Customer retains ownership of Customer Content. Customer feedback may be used by Align without restriction or obligation, provided that Align does not identify Customer as the source without permission.

16. Disclaimers

Except as expressly stated in the Agreement, the Services are provided on an as-is and as-available basis. To the maximum extent permitted by law, Align disclaims all warranties, whether express, implied, statutory, or otherwise, including implied warranties of merchantability, fitness for a particular purpose, title, non-infringement, and any warranty arising from course of dealing or usage of trade.

17. Limitation of Liability

To the maximum extent permitted by law, neither party will be liable for indirect, incidental, special, consequential, exemplary, punitive, or enhanced damages, or for lost profits, lost revenue, lost business, loss of goodwill, or loss of data, even if advised of the possibility of those damages.
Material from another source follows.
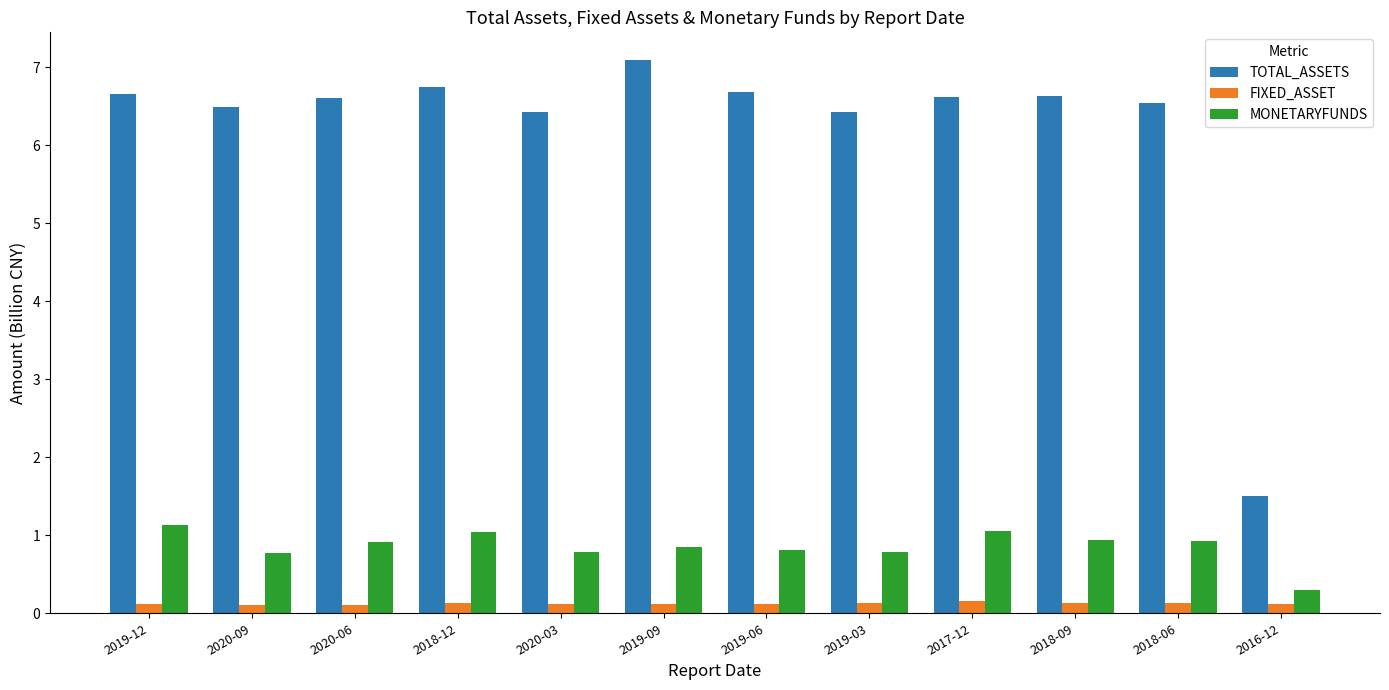

The value of TOTAL_ASSETS at 2019-06 is 6.7. True or false?

True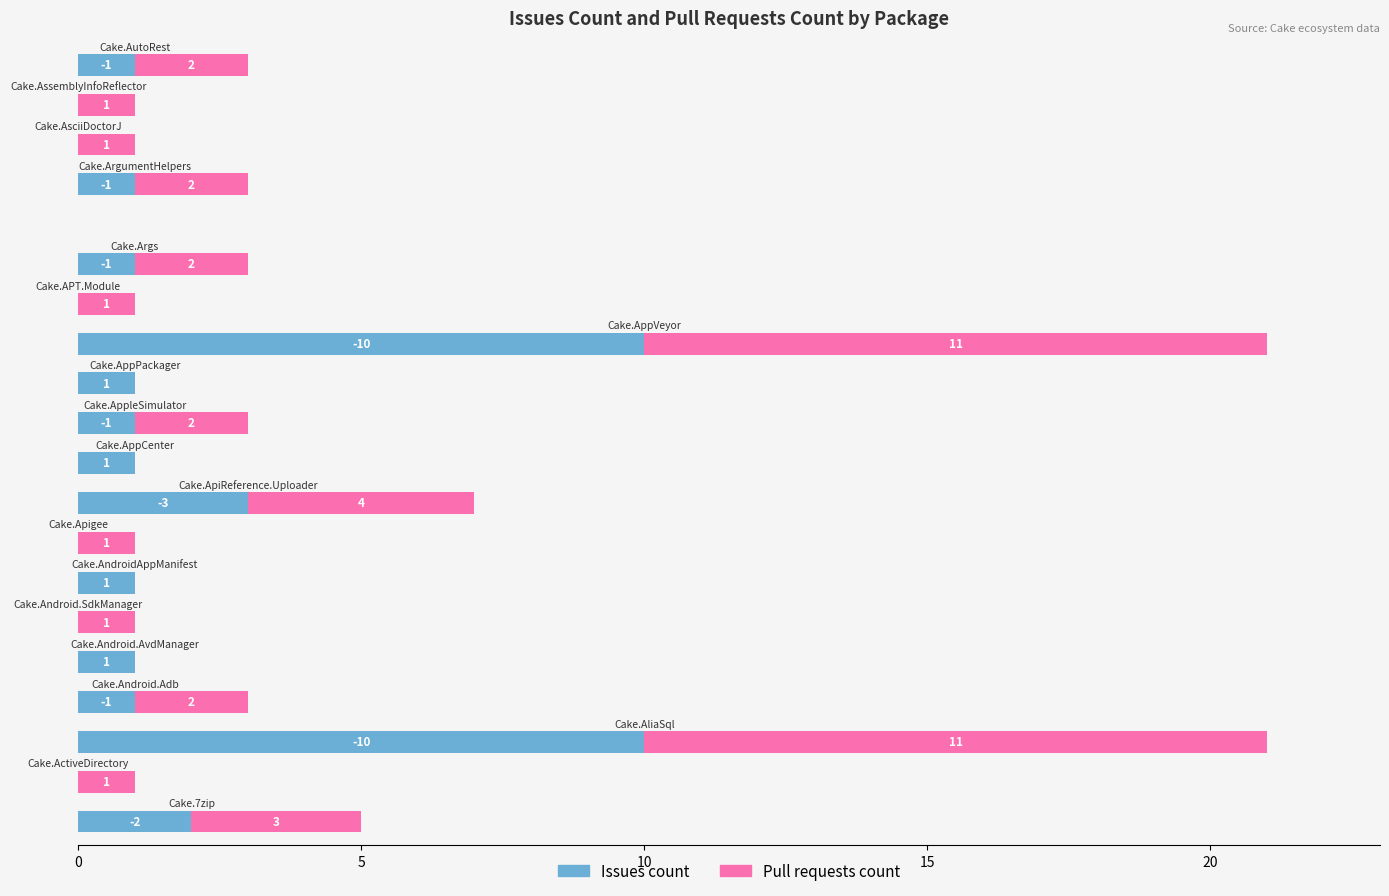

How many Issues count values are between 0 and 1?

16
To the maximum extent permitted by law, Align's total aggregate liability for all claims arising out of or related to the Agreement, the Services, Customer Content, privacy, security, data protection, data breach, service availability, support, or performance will not exceed the total SaaS fees paid and payable by Customer to Align for the affected Services during the twelve months immediately preceding the first event giving rise to liability.

For free, beta, sandbox, trial, or evaluation use, Align's total aggregate liability will not exceed one hundred dollars.

The limitations in this section apply regardless of the legal theory, including contract, tort, negligence, strict liability, statute, privacy law, data protection law, and equity, except to the extent such limitation is prohibited by applicable law.

18. Indemnification

Customer will defend, indemnify, and hold harmless Align from third-party claims arising from Customer Content, Customer applications, Customer violation of law, Customer misuse of the Services, or Customer breach of the Agreement.

Align will defend Customer from third-party claims alleging that the Services, as provided by Align and used according to the Agreement, infringe a United States patent, copyright, or trademark, and will pay finally awarded damages or approved settlements, subject to the liability cap.

19. Governing Law and Disputes

The Agreement is governed by the laws of the State of Texas, without regard to conflict of law rules. Venue will be in the state or federal courts located in the State of Texas, unless applicable law requires otherwise.

20. Changes to Terms

Align may update these Terms from time to time. Material updates will be posted through the website, application, email, or other reasonable means. Updates will not materially reduce paid subscription rights during the current subscription term unless required by law or necessary for security, compliance, or service integrity.

21. Contact

Legal notices may be sent to legal@alignsoft.us and by mail to Alignsoft, Inc., [Mailing address — to be provided].

End of document

Last reviewed: June 5, 2026 · Version 1.0 · Published.